We feel the need to join our voices with those of millions of people all over the world who are mobilizing, reacting, struggling and trying to put a brake on the environmental downhill path that humanity has taken.
We feel the need to point out the hypocrisy of all those mighty forces in the world who, though polluting and destroying the environment, are unable to agree and implement a comprehensive plan to combat the ecological crisis.
The pretext for organizing the event was the huge catastrophe that is taking place in the Amazon forest, which is burning and, as international news agencies report, these fires have not only intensified, but new fires are blazing.
The Amazon is our planet’s biggest oxygen lung. It is an enormous carbon reserve and plays an extremely important role in the way heat is distributed throughout the planet. July 2019 was the hottest month ever recorded on Earth, while at the same time there has been a dramatic increase in the number of fires in areas such as Alaska, Greenland and Siberia where no fires had previously ever been recorded. The fires in the Amazon forest follow this frightening domino now transforming climate change not just into a climate crisis, but an ecological nightmare that raises dramatic questions about our planet’s very future.
Since January 2019, more than 72,000 fires have burned millions of acres in the Amazon rainforest, causing a disproportionate environmental disaster in the world’s largest ecosystem. Scientists fear parts of the Amazon will most probably cross the critical threshold and turn from a lush green rainforest to dry woodland regions, killing hundreds of types of flora and fauna. This could have disastrous consequences not only for people in South America, but also for the whole world.
What is happening in Brazil and the Amazon is not unrelated to the January 2019 election of Bolsonaro to the presidency.

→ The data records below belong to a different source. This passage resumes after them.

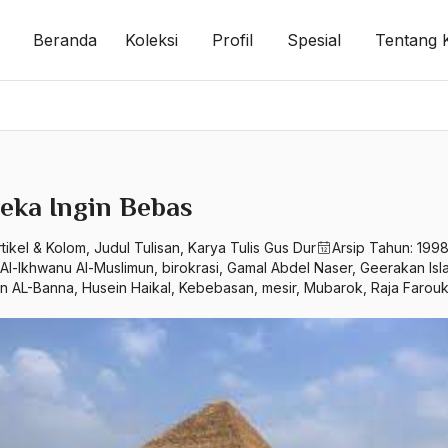
Beranda
Koleksi
Profil
Spesial
Tentang 
eka Ingin Bebas
rtikel & Kolom
,
Judul Tulisan
,
Karya Tulis Gus Dur
Arsip Tahun:
199
Al-Ikhwanu Al-Muslimun
,
birokrasi
,
Gamal Abdel Naser
,
Geerakan Isl
n AL-Banna
,
Husein Haikal
,
Kebebasan
,
mesir
,
Mubarok
,
Raja Farou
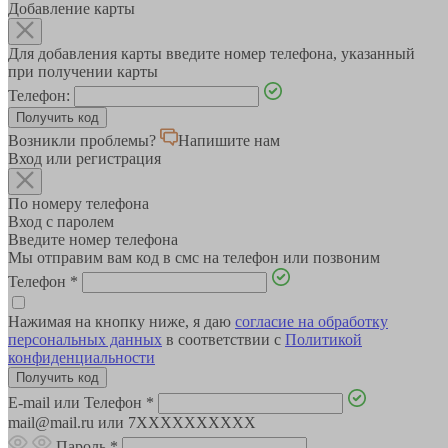
Добавление карты
Для добавления карты введите номер телефона, указанный
при получении карты
Телефон:
Возникли проблемы?
Напишите нам
Вход или регистрация
По номеру телефона
Вход с паролем
Введите номер телефона
Мы отправим вам код в смс на телефон или позвоним
Телефон
*
Нажимая на кнопку ниже, я даю
согласие на обработку
персональных данных
в соответствии с
Политикой
конфиденциальности
E-mail или Телефон
*
mail@mail.ru или 7XXXXXXXXXX
Пароль
*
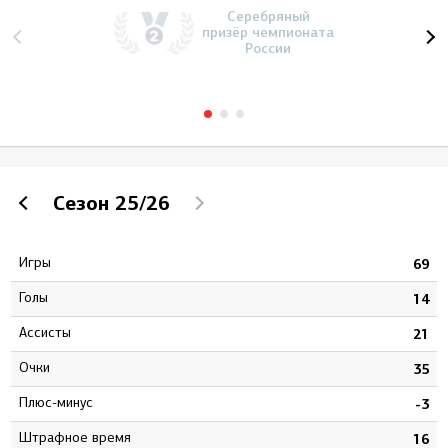
Серебряный
призёр чемпионата
России
Сезон
25/26
Игры
6
69
Голы
3
14
Ассисты
0
21
Очки
3
35
Плюс-минус
6
-3
штрафное время
8
16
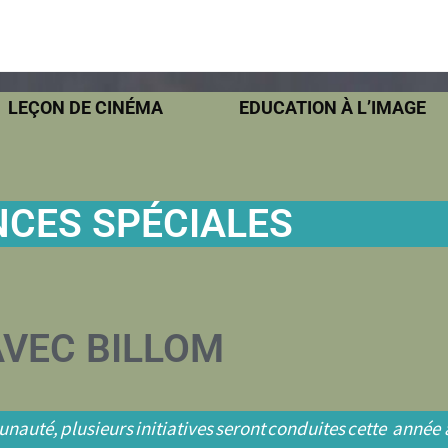
LEÇON DE CINÉMA
EDUCATION À L’IMAGE
NCES SPÉCIALES
AVEC BILLOM
auté, plusieurs initiatives seront conduites cette année a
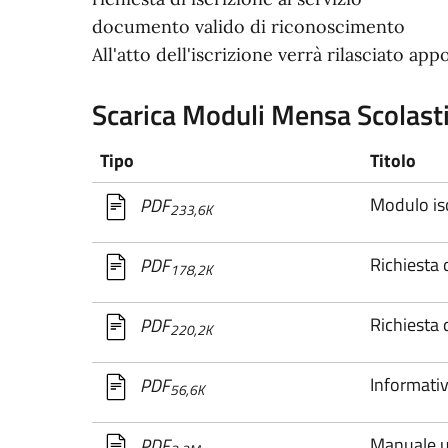
documento valido di riconoscimento
All'atto dell'iscrizione verrà rilasciato a
Scarica Moduli Mensa Scolast
Tipo
Titolo
Modulo is
PDF
233,6K
Richiesta 
PDF
178,2K
Richiesta 
PDF
220,2K
Informativ
PDF
56,6K
Manuale u
PDF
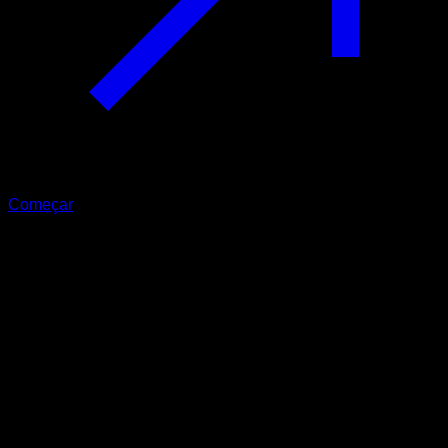
Começar
Iniciante
Push 0
Tríceps ∙ Peitoral Inferior ∙ Peitoral Superior ∙ Deltoide
Anterior
40
min
Sessões para atletas de nível Iniciante. Treine os seguintes
grupos musculares: Tríceps ∙ Peitoral Inferior ∙ Peitoral
Superior ∙ Deltoide Anterior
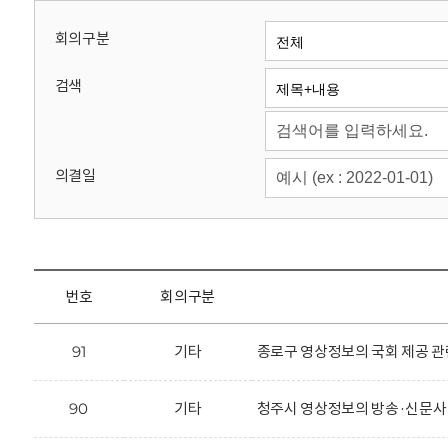
회
회의구분
검색
의결일
번호
회의구분
91
기타
종로구 영상정보의 국회 제공 관
90
기타
청주시 영상정보의 방송·신문사 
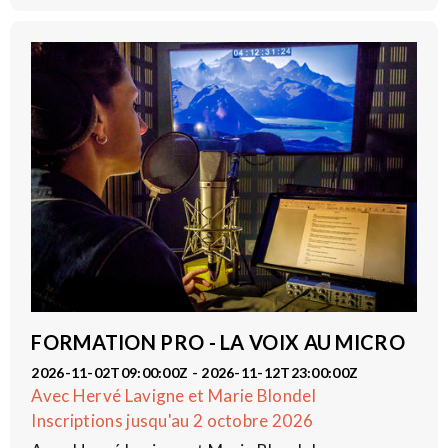
FORMATION PRO - LA VOIX AU MICRO
2026-11-02T09:00:00Z - 2026-11-12T23:00:00Z
Avec Hervé Lavigne et Marie Blondel
Inscriptions jusqu'au 2 octobre 2026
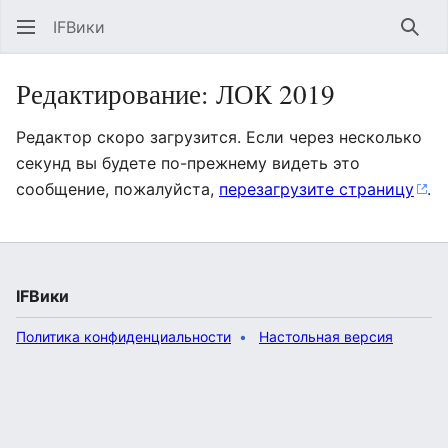
IFВики
Най
Редактирование: ЛОК 2019
Редактор скоро загрузится. Если через несколько
секунд вы будете по-прежнему видеть это
сообщение, пожалуйста,
перезагрузите страницу
.
IFВики
Политика конфиденциальности
Настольная версия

This is the far-right politician, who enjoys the unconditional support of Trump’s US and who the EU has been tacitly supporting to halt the road to the Left in this important country of Latin America.
A few months after his election, deforestation rates began to rise sharply. The far-right President, supporting and serving the vested powerful interests in Brazil and internationally, handed parts of the Amazon to private individuals for exploitation, and in doing so is abolishing or curbing policies to protect the environment and the Amazon region. The Bolsonaro government has weakened the environmental department and promoted the opening up of the Amazon to mining, agriculture and logging. For months, it has been steadfastly refusing to activate state mechanisms, leaving thousands of fires out of control, threatening the indigenous peoples that inhabit the area, among others.

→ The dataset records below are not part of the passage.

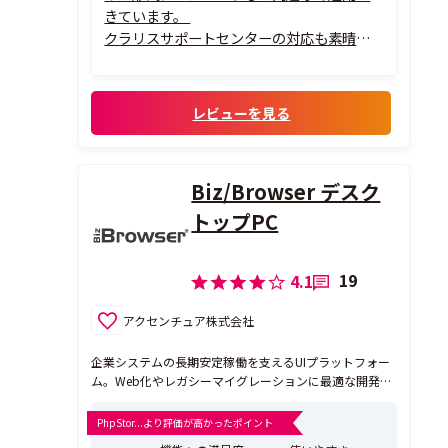
きています。
クラリスサポートセンターの対応も素晴ら
しく、問い合わせに対して的確なアドバイ
スをいただけます。
現在は5.0に更新し、2026年に試験運用中
レビューを見る
で、スキルの低い私でも直感で編集できるロ
ーコードなソフトです。
これ...
Biz/Browser デスク
トップPC
19
4.1
アクセンチュア株式会社
企業システムの長期安定稼働を支えるUIプラットフォー
ム。Web化やレガシーマイグレーションに最適な開発・
実行環境を提供します。 Biz/Browserは、日本企業の業
務システムに求められる「使いやすさ」と「長期安定稼
PhpStor...より評価が高かったポイント
働」を支えるUIプラットフォームです。Web化やレガシ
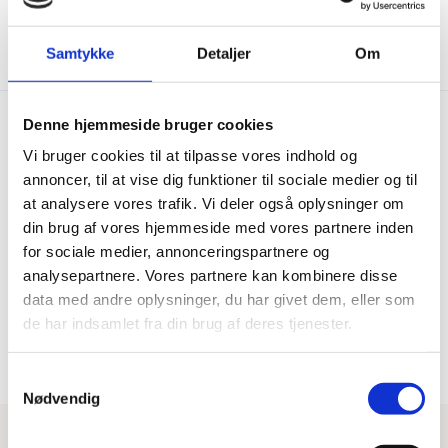
Vis mere
Samtykke
Detaljer
Om
Denne hjemmeside bruger cookies
Vi bruger cookies til at tilpasse vores indhold og
Hurtig levering
Prisgaranti
annoncer, til at vise dig funktioner til sociale medier og til
at analysere vores trafik. Vi deler også oplysninger om
Bestil inden kl. 15.00 – vi
Vi har Danmarks billigste priser
afsender samme dag, når
på kvalitetsgulve!
din brug af vores hjemmeside med vores partnere inden
varen er på lager.
for sociale medier, annonceringspartnere og
analysepartnere. Vores partnere kan kombinere disse
data med andre oplysninger, du har givet dem, eller som
100% dansk webshop
Besøg vores butikker
de har indsamlet fra din brug af deres tjenester.
Dansk butik og webshop –
Besøg vores showrooms og få
lokal service og gulveksperter.
kompetent rådgivning.
Samtykkevalg
Nødvendig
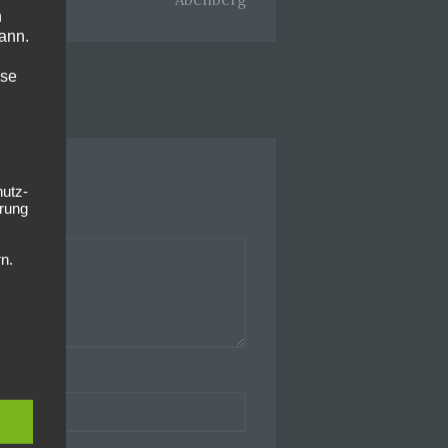
n
ann.
ise
hutz-
rung
n.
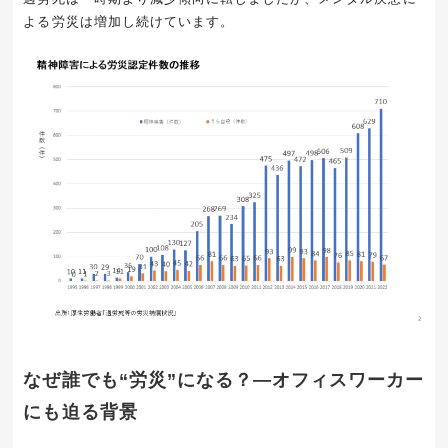
よる労災は増加し続けています。
なぜ誰でも“労災”になる？―オフィスワーカー
にも迫る背景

It is worth noting that the agricultural lobby is powerful in Brazil and has steadily eroded the protection system that was so successful from 2005 up to 2014.

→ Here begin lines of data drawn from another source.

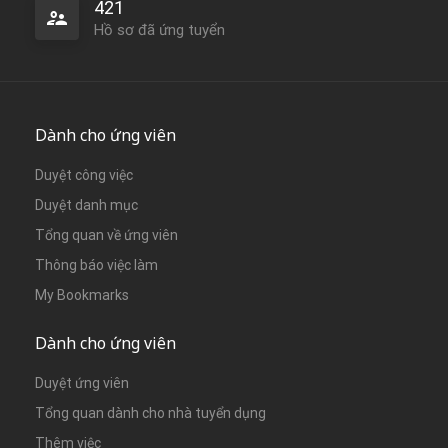
421
Hồ sơ đã ứng tuyển
Dành cho ứng viên
Duyệt công việc
Duyệt danh mục
Tổng quan về ứng viên
Thông báo việc làm
My Bookmarks
Dành cho ứng viên
Duyệt ứng viên
Tổng quan dành cho nhà tuyển dụng
Thêm việc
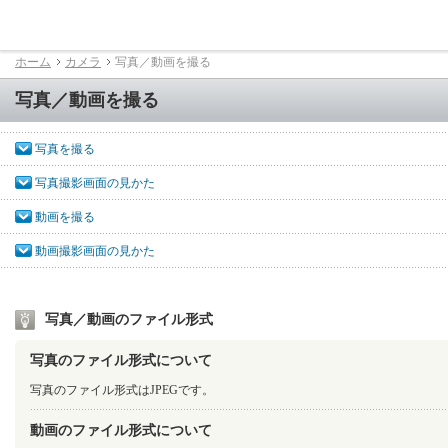
ホーム
カメラ
写真／動画を撮る
写真／動画を撮る
写真を撮る
写真撮影画面の見かた
動画を撮る
動画撮影画面の見かた
写真／動画のファイル形式
写真のファイル形式について
写真のファイル形式はJPEGです。
動画のファイル形式について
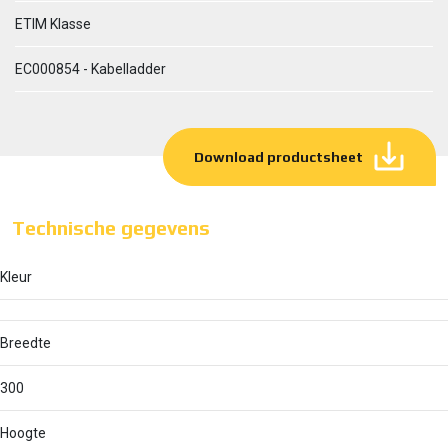
ETIM Klasse
EC000854 - Kabelladder
Download productsheet
Technische gegevens
Kleur
Breedte
300
Hoogte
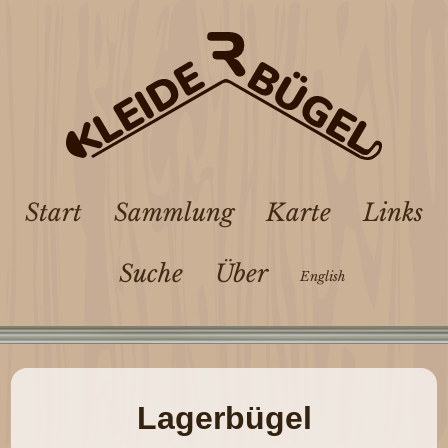
Start
Sammlung
Karte
Links
Suche
Über
English
Lagerbügel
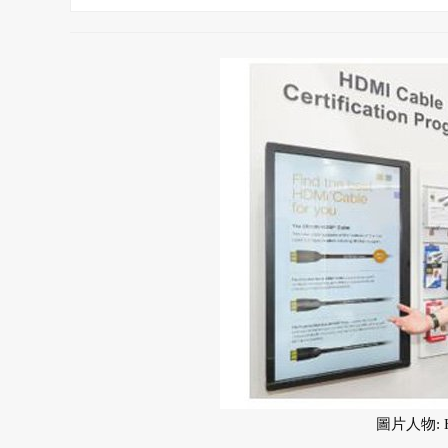
圖片人物: H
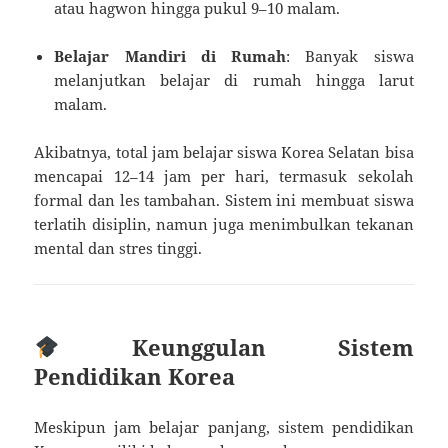
atau hagwon hingga pukul 9–10 malam.
Belajar Mandiri di Rumah
: Banyak siswa
melanjutkan belajar di rumah hingga larut
malam.
Akibatnya, total jam belajar siswa Korea Selatan bisa
mencapai 12–14 jam per hari, termasuk sekolah
formal dan les tambahan. Sistem ini membuat siswa
terlatih disiplin, namun juga menimbulkan tekanan
mental dan stres tinggi.
Keunggulan Sistem
Pendidikan Korea
Meskipun jam belajar panjang, sistem pendidikan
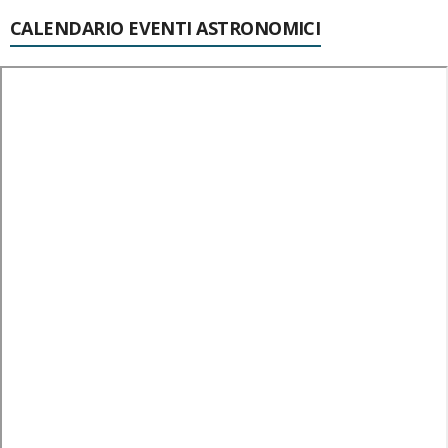
CALENDARIO EVENTI ASTRONOMICI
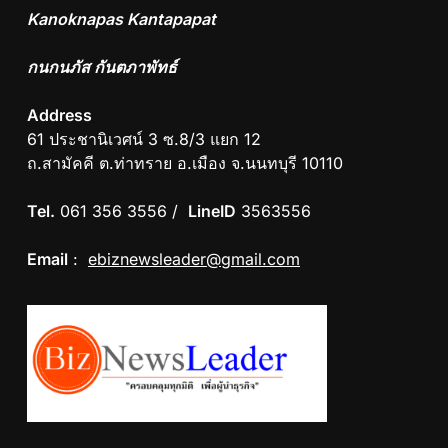
Kanoknapas Kantapapat
กนกนภัส กันตภาพัทธ์
Address
61 ประชานิเวศน์ 3 ซ.8/3 แยก 12
ถ.สามัคคี ต.ท่าทราย อ.เมือง จ.นนทบุรี 10110
Tel.
061 356 3556 /
LineID
3563556
Email
:
ebiznewsleader@gmail.com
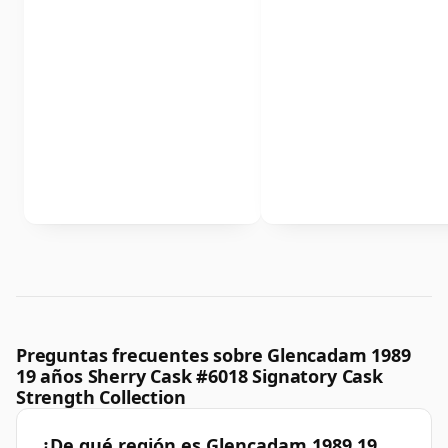
Preguntas frecuentes sobre Glencadam 1989
19 años Sherry Cask #6018 Signatory Cask
Strength Collection
¿De qué región es Glencadam 1989 19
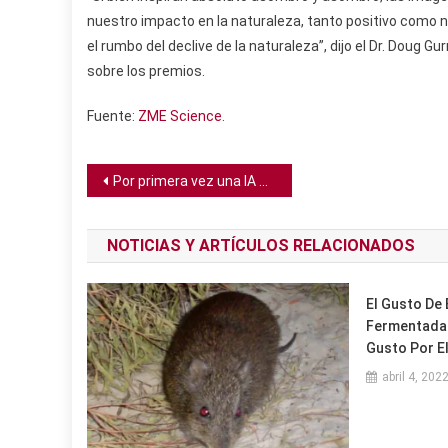
nuestro impacto en la naturaleza, tanto positivo como 
el rumbo del declive de la naturaleza”, dijo el Dr. Doug G
sobre los premios.
Fuente:
ZME Science
.
Navegación
Por primera vez una IA detecta, confirma y clasifica una supernova
de
NOTICIAS Y ARTÍCULOS RELACIONADOS
entradas
El Gusto De
Fermentada 
Gusto Por El
abril 4, 202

To understand the magnitude of the far-right President’s criminal activity, it is enough to know that Bolsonaro characterized international concern for the Amazon as “environmental psychosis”, faithfully following the “Trump line” that the climate crisis is a fabrication of environmental organizations.
The reality, of course, is completely different. Climate change is present and is visible in every aspect of our daily lives, everywhere in the world. To survive, capitalism needs to constantly increase production and intensify the exploitation of natural wealth, especially liquid fuels, which the modern world almost entirely bases its growth on.
The environmental crisis is the direct result of capitalist development and over-consumerism in the so-called advanced capitalist world, which glorifies profit and puts it over and above our planet’s very existence. The environmental crisis is connected to the ongoing aggressive wars that are caused by the imperialist mania for securing control of the world’s natural wealth. We can observe what Marx had identified a hundred and fifty years ago: that capitalism destroys the two sources of wealth – People and the environment.
This has resulted in enormous damage being provoked to minor ecosystems and, of course, this has deteriorated living conditions on the planet. Dramatic climate changes and the increasing frequency and intensity of extreme weather phenomena, higher temperatures around the world, rising sea levels as result of the melting of ice at the poles, are constantly sending out their own signals of danger. Water drought and deforestation, the pollution of the air, the contamination of the soil and seas, desertification and much more make up the ever-growing macabre list of environmental problems.
Today, the dilemma has never been clearer. Either we will develop a different economy, in which the key criterion will not be the profitability of capital, but social benefit and the maintenance of an ecological balance, or we will sacrifice our very life for the sake of the interests of big capital.
We cannot remain mere spectators in the face of all these developments, waiting for others to decide that climate change is a crisis worthy of a “Rescue Plan”.
We demand a real plan to save the planet, and that the rich countries and the EU respond, both with regards the allocation of resources towards this end, but above all in curbing free-market rules that have proved so flexible when the interests of the elite are at stake.
Understanding the protection of the environment as a top priority and aware of the criticality of protecting it, we are here today and demand the self-evident.
Today’s struggle is not just a struggle of the countries and peoples of the Amazon, but it is indeed a global struggle.
A struggle in which each and every one of us has a place and a role to play. We live on a planet that is our home. And today we all need to understand that our home is burning.
And we must stop this – with our struggles and actions. Locally, regionally, internationally and globally.